Herzanfall im Supermarkt. Fünf Monate lag Andrée L. (67) im Koma, dann starb sie. Später fand ihr Mann heraus, dass seine diabeteskranke Frau zwei Jahre lang die hungerstillende Arznei Mediator genommen hatte. "Da habe ich verstanden", sagt er heute.

Inzwischen hat die französische Behörde für Gesundheitssicherheit (Affsaps) die Diabetes arznei verboten. Laut nationaler Krankenkasse sind 500 Todesopfer zu beklagen. Gemäß einer Studie sind es bis zu 2000. Insgesamt dürften drei Millionen Patienten das Mittel des französischen Labors Servier eingenommen haben, 30 Prozent wegen Diabetes, 70 Prozent zum Abnehmen.

Arznei blieb auf dem Markt

Dabei waren Experten die Nebenwirkungen der Mediator-Aktivsubstanz Benfluorex bekannt. Französische Ärzte hatten erstmals 1998 Zweifel geäußert. Bis 2005 verboten Länder wie Spanien und die Schweiz die Arznei (in Deutschland und Österreich war sie nicht erhältlich). In Frankreich - wie in Portugal und Zypern - blieb es bis November 2009 auf dem Markt.
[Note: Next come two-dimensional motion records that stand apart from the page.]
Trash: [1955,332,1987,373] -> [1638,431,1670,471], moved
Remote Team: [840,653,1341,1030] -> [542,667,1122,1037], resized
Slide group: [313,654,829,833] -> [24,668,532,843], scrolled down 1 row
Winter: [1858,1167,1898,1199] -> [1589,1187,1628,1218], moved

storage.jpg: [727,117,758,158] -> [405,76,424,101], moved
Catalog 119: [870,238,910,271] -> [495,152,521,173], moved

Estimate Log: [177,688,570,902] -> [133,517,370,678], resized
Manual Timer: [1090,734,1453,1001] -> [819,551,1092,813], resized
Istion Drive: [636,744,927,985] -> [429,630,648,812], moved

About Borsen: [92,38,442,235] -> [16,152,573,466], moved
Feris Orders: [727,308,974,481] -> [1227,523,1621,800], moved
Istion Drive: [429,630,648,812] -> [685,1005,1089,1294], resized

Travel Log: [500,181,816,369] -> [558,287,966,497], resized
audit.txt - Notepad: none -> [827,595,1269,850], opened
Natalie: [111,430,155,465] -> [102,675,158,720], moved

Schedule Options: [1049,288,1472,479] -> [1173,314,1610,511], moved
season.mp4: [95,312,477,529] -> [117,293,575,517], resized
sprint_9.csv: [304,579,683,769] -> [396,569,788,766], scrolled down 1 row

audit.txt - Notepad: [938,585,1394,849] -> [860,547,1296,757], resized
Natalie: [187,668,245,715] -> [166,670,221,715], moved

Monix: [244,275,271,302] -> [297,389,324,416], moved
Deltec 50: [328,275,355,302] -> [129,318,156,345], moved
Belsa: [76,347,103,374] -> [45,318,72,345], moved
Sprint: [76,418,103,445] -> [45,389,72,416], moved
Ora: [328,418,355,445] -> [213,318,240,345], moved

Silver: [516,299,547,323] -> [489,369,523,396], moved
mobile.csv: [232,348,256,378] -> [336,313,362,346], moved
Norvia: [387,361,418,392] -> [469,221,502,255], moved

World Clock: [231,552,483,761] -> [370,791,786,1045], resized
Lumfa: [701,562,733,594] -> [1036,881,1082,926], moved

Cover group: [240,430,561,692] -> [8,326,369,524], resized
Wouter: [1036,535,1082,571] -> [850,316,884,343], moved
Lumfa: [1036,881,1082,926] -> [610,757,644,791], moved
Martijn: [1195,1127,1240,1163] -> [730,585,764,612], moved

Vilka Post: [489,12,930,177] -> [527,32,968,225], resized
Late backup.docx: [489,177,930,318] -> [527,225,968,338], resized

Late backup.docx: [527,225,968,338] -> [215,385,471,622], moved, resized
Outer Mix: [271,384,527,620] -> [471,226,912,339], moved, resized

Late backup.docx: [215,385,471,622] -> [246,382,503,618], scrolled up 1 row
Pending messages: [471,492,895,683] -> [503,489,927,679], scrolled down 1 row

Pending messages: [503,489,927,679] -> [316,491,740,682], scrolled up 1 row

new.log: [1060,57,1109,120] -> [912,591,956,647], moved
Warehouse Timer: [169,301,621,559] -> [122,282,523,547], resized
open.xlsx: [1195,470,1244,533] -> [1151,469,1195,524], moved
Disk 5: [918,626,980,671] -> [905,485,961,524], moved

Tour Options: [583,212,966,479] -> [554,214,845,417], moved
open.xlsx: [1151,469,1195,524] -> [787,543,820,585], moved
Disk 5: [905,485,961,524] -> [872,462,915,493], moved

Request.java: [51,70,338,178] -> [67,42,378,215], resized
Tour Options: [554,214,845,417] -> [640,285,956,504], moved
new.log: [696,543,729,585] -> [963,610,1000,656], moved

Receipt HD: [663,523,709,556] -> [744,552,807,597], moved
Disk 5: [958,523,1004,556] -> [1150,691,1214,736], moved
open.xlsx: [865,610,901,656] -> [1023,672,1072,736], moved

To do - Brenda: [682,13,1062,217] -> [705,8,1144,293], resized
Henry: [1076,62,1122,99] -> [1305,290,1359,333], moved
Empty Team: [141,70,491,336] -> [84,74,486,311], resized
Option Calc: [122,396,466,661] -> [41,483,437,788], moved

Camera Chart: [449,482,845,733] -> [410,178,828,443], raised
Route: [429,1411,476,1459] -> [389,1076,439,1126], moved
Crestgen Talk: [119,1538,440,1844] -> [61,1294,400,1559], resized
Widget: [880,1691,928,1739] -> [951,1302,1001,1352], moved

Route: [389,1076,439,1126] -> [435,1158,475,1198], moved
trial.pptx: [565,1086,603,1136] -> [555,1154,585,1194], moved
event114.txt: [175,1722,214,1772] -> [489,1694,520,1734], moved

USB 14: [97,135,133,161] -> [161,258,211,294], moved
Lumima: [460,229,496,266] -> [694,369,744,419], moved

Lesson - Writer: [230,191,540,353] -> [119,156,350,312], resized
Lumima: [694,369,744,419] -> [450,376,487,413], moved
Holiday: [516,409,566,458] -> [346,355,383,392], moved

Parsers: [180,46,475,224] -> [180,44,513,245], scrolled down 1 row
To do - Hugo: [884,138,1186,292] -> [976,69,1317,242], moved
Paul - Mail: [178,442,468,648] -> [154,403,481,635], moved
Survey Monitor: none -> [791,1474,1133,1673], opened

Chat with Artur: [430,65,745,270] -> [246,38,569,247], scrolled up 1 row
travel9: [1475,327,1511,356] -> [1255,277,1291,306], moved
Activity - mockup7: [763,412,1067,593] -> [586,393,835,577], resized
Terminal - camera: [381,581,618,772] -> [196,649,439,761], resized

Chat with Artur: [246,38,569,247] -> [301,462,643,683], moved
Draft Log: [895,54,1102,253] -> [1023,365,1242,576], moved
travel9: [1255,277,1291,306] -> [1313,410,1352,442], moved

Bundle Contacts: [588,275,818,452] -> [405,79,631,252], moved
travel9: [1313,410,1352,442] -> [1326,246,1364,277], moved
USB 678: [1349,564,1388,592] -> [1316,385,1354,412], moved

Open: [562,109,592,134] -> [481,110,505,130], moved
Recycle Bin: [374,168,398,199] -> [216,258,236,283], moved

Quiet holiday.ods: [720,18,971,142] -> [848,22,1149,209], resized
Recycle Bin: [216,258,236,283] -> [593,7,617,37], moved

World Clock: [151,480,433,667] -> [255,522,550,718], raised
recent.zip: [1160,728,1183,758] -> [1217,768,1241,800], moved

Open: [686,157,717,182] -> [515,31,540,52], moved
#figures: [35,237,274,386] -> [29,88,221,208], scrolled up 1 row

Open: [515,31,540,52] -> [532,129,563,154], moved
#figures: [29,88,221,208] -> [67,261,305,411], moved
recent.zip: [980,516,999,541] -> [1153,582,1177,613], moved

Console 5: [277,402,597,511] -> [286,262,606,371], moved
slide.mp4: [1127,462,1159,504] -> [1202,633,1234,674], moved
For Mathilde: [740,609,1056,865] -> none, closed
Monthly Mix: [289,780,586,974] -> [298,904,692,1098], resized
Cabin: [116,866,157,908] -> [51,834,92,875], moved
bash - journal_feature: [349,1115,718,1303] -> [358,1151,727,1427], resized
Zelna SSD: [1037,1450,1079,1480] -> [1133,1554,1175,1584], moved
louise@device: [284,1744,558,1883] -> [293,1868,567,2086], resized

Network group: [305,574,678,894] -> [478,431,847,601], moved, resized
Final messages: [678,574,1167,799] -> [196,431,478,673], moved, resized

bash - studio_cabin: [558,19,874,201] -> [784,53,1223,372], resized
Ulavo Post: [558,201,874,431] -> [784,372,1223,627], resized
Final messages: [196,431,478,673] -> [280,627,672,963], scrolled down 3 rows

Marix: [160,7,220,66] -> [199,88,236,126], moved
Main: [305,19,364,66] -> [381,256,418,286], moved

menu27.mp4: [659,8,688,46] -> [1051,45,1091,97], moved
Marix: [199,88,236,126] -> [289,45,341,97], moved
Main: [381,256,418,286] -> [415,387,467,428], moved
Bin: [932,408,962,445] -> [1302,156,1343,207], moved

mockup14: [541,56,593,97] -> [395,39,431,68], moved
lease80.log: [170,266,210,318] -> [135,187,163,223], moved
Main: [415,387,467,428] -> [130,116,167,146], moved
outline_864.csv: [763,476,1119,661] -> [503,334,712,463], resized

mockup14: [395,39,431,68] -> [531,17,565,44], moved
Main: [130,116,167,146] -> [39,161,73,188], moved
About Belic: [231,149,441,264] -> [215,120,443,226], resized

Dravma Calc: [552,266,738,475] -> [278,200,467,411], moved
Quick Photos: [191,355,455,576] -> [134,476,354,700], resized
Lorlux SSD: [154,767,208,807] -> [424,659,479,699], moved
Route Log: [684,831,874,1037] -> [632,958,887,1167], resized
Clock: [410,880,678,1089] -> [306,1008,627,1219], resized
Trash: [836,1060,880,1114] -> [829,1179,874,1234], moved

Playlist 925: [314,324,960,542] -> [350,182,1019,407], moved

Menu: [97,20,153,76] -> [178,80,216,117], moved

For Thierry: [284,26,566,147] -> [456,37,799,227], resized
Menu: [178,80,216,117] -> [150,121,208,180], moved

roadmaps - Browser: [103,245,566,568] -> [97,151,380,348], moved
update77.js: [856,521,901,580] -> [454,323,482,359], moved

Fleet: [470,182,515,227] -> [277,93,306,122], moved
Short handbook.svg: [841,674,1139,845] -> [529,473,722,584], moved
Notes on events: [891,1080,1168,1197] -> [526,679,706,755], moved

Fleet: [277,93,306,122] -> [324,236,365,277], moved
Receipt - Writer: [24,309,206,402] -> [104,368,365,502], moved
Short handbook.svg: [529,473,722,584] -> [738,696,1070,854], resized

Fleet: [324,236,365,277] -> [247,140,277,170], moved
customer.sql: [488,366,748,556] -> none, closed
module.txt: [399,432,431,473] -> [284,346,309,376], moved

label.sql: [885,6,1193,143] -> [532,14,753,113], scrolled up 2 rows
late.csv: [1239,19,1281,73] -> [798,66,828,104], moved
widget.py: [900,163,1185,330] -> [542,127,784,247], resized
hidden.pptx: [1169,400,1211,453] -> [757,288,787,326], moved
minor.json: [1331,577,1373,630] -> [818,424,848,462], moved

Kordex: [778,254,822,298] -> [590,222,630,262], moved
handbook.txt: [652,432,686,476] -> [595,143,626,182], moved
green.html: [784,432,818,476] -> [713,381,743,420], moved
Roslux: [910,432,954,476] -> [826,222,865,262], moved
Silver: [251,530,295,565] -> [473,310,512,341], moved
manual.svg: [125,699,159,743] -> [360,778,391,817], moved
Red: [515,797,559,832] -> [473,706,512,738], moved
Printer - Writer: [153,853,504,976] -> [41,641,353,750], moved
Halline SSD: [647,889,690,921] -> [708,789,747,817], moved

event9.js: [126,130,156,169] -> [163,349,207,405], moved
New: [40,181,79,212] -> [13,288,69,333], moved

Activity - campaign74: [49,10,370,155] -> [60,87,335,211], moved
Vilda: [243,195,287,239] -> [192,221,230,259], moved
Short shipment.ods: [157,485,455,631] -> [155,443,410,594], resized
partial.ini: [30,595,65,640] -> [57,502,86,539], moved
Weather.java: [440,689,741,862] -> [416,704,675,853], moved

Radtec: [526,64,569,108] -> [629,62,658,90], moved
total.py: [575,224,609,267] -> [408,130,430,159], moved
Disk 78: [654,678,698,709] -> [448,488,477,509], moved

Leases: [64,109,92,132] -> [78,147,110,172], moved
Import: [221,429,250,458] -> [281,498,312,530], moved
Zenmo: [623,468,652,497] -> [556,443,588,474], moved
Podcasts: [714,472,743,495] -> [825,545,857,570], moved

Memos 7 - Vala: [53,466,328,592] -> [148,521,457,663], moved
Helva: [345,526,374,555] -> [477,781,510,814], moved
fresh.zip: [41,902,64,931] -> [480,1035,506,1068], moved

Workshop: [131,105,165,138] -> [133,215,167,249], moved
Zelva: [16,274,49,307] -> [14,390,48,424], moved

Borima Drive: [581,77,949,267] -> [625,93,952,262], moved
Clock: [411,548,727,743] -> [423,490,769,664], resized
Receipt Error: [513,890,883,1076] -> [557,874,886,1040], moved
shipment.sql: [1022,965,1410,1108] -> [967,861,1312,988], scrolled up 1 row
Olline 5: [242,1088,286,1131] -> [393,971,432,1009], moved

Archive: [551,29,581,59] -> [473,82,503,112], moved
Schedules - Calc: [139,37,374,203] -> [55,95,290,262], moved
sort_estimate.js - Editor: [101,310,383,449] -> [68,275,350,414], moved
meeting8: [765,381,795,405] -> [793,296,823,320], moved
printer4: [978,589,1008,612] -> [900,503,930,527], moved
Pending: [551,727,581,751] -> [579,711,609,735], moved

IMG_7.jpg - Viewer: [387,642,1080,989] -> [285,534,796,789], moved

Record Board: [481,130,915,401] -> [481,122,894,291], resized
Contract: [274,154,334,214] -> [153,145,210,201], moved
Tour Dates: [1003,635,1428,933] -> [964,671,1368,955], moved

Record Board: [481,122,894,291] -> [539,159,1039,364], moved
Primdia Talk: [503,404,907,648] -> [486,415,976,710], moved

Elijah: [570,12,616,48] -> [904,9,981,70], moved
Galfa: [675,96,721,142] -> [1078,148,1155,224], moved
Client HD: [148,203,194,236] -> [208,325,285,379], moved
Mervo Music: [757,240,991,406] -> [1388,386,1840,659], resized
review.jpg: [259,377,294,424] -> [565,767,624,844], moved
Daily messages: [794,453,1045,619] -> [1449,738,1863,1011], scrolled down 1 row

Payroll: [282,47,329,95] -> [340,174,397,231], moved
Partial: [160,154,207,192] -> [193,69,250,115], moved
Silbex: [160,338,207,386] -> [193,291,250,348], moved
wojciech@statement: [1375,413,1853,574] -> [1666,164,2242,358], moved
Die Frage ist: Warum?

Die Zeitung Le Monde schreibt, Servier sei bekannt für seine "aggressiven Handelspraktiken". Schon öfter musste der zweitgrößte Pharmahersteller Frankreichs Medikamente zurückziehen - und ging immer gerichtlich dagegen vor. Mediator brachte Servier über 300 Millionen Euro ein. Konzernchef Jacques Servier (88) hat in einem Buch selbst eingeräumt, er wohne nur in Paris, weil man dort "ständig intrigieren" müsse.

Lungenfachärztin Irène Frachon, die mit einem Anti-Mediator-Buch 2006 Alarm schlug, meint, Servier übe auf die Ärzteschaft "furchtbaren Druck" aus. Frachon musste 2010 wegen einer Klage den Titel ihres Buches "Mediator - wie viele Tote?" ändern.

Die Frage erscheint aber berechtigt. Ebenso Frachons Hinweis, Angestellte von Servier seien in mehreren Kommissionen der Gesundheitsbehörde Affsaps tätig. Statt Patienteninformation betreibe Affsaps "Geheimniskrämerei".

"Nichts gewusst"

Noch brisanter ist die Frage, wie viel die Gesundheitsminister der Jahre 1998 bis 2009 wussten. Darunter ist die heutige Sozialistenchefin Martine Aubry, Parteifreund Bernard Kouchner sowie zwei aktuelle Minister der bürgerlichen Regierung, Xavier Bertrand und Roselyne Bachelot. Sie alle wollen von nichts gewusst haben.

Präsident Nicolas Sarkozy reagierte am Mittwoch erstmals auf den Skandal und versprach "totale Transparenz" durch eine Untersuchung der Sozialinspektion. "Alle Konsequenzen" würden gezogen, allfällige "Systemlücken" korrigiert.

Für schiefe Optik sorgt aber, dass die Anwaltskanzlei, für die Sarkozy früher arbeitete, den Konzern jahrelang vor Gericht vertreten hat. Den Konzernchef selbst hat der Staatspräsident noch Mitte 2009 mit dem Verdienstorden der Ehrenlegion ausgezeichnet.